Thyroid Section, Endocrine Division, Hospital de Clínicas de Porto Alegre, Universidade Federal do Rio Grande do Sul, Rua Ramiro Barcelos 2350, 90035-003, Porto Alegre, RS, Brazil; E-Mails:
Int J Mol Sci. 2012;13(1):221-39. doi: 10.3390/ijms13010221. Epub 2011 Dec 27.
Medullary thyroid carcinoma is a rare malignant tumor originating in parafollicular C cells. It accounts for 5 to 8% of all thyroid cancers. MTC develops in either sporadic (75%) or hereditary form (25%). Genetic and molecular studies have demonstrated the involvement of the RET proto-oncogene in hereditary MTC and, less often, in its sporadic form. Although a strong genotype-phenotype correlation has been described, wide clinical heterogeneity is observed among families with the same RET mutation or even in carriers of the same kindred. In recent years, several single nucleotide polymorphisms of the RET gene have been described in the general population as well as in patients with MTC. Some studies have reported associations between the presence of polymorphisms and development or progression of MTC. Nonetheless, other studies failed to demonstrate any effect of the RET variants. Differences in the genetic background of distinct populations or methodological approaches have been suggested as potential reasons for the conflicting results. Here, we review current knowledge concerning the molecular pathogenesis of sporadic and hereditary MTC. In particular, we analyze the role of RET polymorphisms in the clinical presentation and prognosis of MTC based on the current literature.
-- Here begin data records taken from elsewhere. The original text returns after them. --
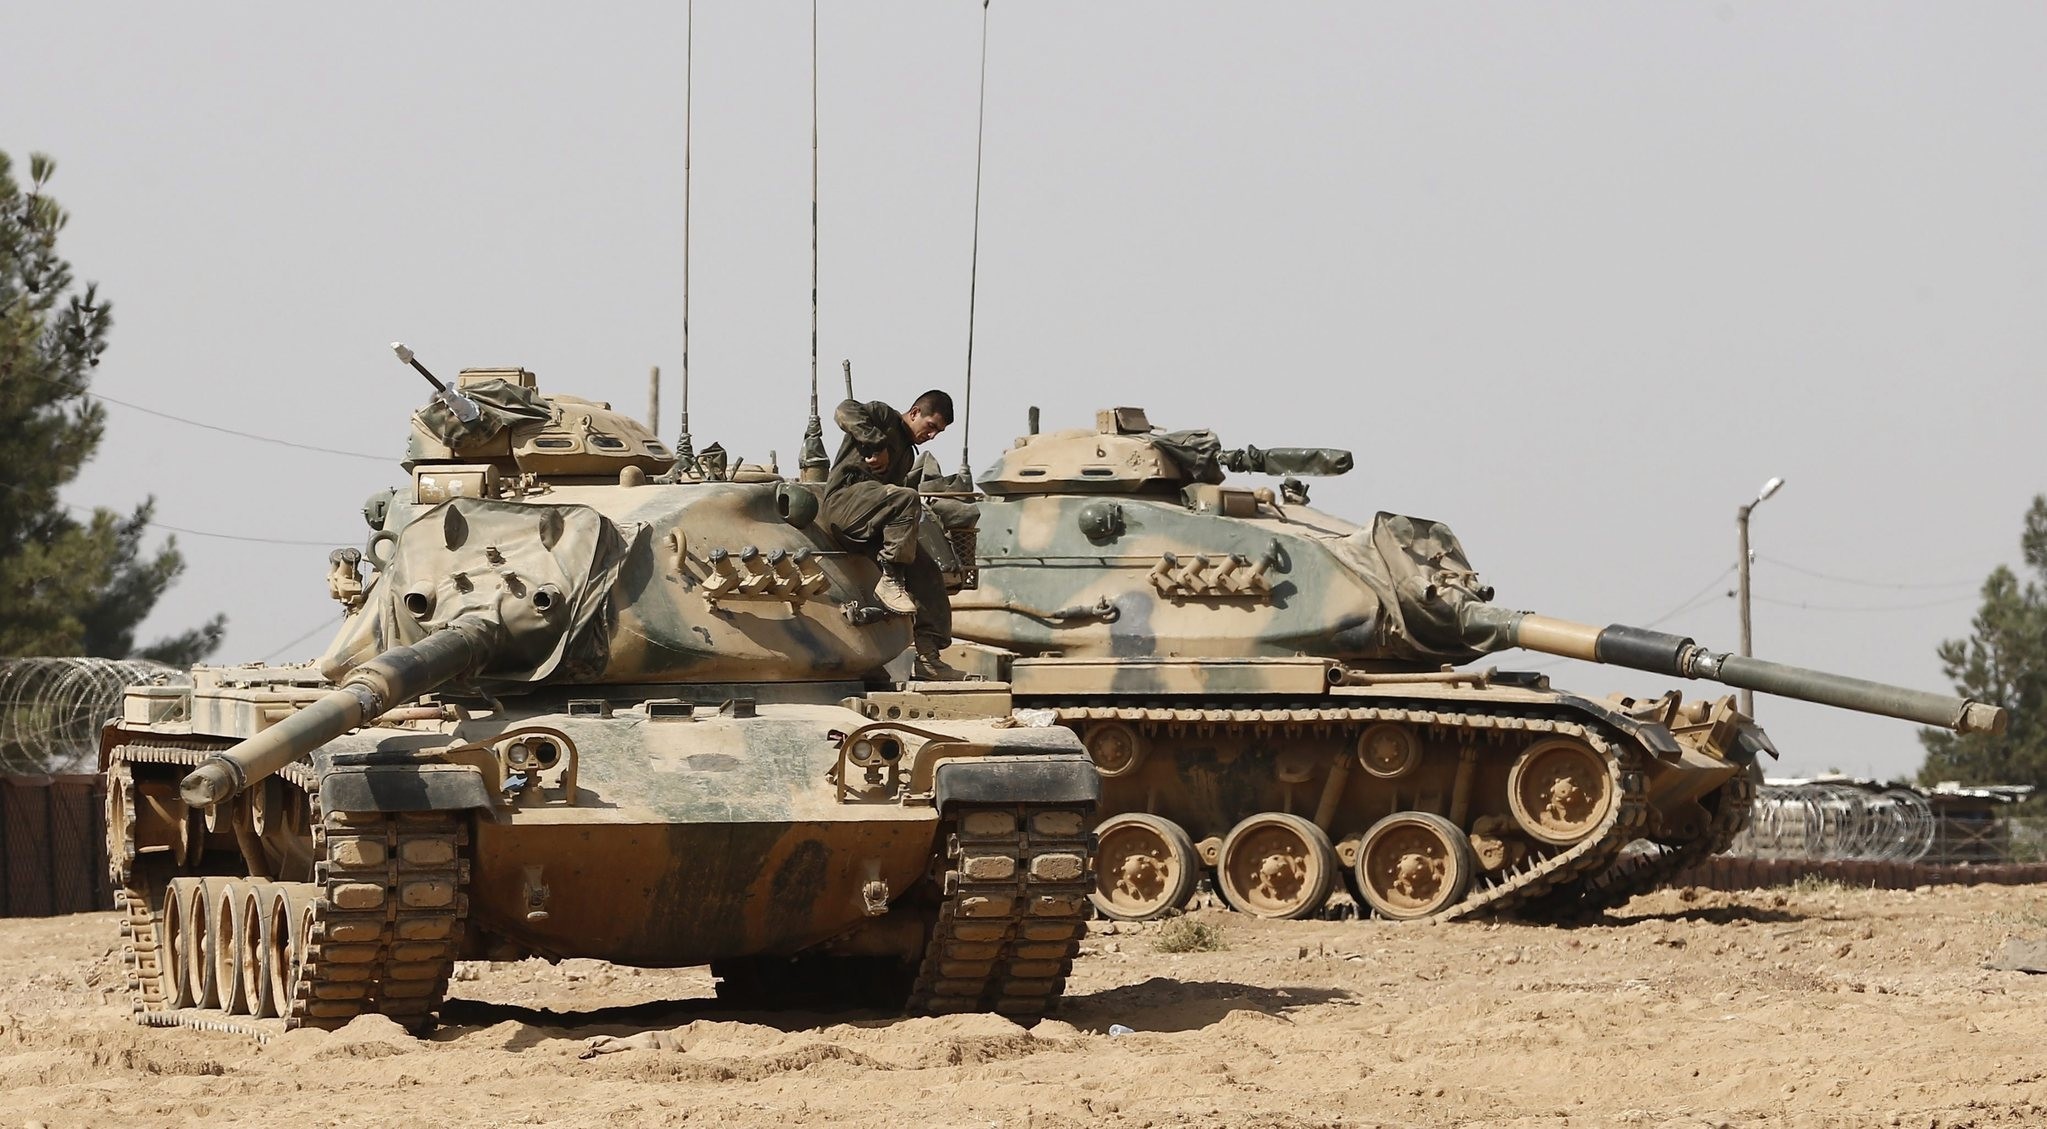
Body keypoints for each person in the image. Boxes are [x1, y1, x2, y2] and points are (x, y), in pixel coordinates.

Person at [823, 390, 975, 680]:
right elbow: (845, 409)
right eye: (930, 426)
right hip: (844, 506)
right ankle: (890, 580)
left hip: (873, 526)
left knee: (928, 573)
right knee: (907, 497)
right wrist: (876, 443)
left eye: (938, 432)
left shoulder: (906, 455)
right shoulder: (883, 417)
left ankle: (929, 659)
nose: (932, 436)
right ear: (915, 413)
甲状腺髓样癌是一种起源于滤泡旁 C 细胞的罕见恶性肿瘤。它占所有甲状腺癌的 5%至 8%。MTC 以散发性(75%)或遗传性形式(25%)发生。遗传和分子研究表明,RET 原癌基因参与遗传性 MTC 的发生,在散发性 MTC 中也较少见。尽管已经描述了很强的基因型-表型相关性,但在具有相同 RET 突变的家族中甚至在相同家族的携带者中观察到广泛的临床异质性。近年来,在普通人群以及 MTC 患者中已经描述了几个 RET 基因的单核苷酸多态性。一些研究报告了多态性的存在与 MTC 的发生或进展之间的关联。然而,其他研究未能证明 RET 变异体的任何影响。不同人群的遗传背景或方法学方法的差异被认为是导致结果冲突的潜在原因。在这里,我们回顾了散发性和遗传性 MTC 的分子发病机制的现有知识。特别是,我们根据目前的文献分析了 RET 多态性在 MTC 的临床表现和预后中的作用。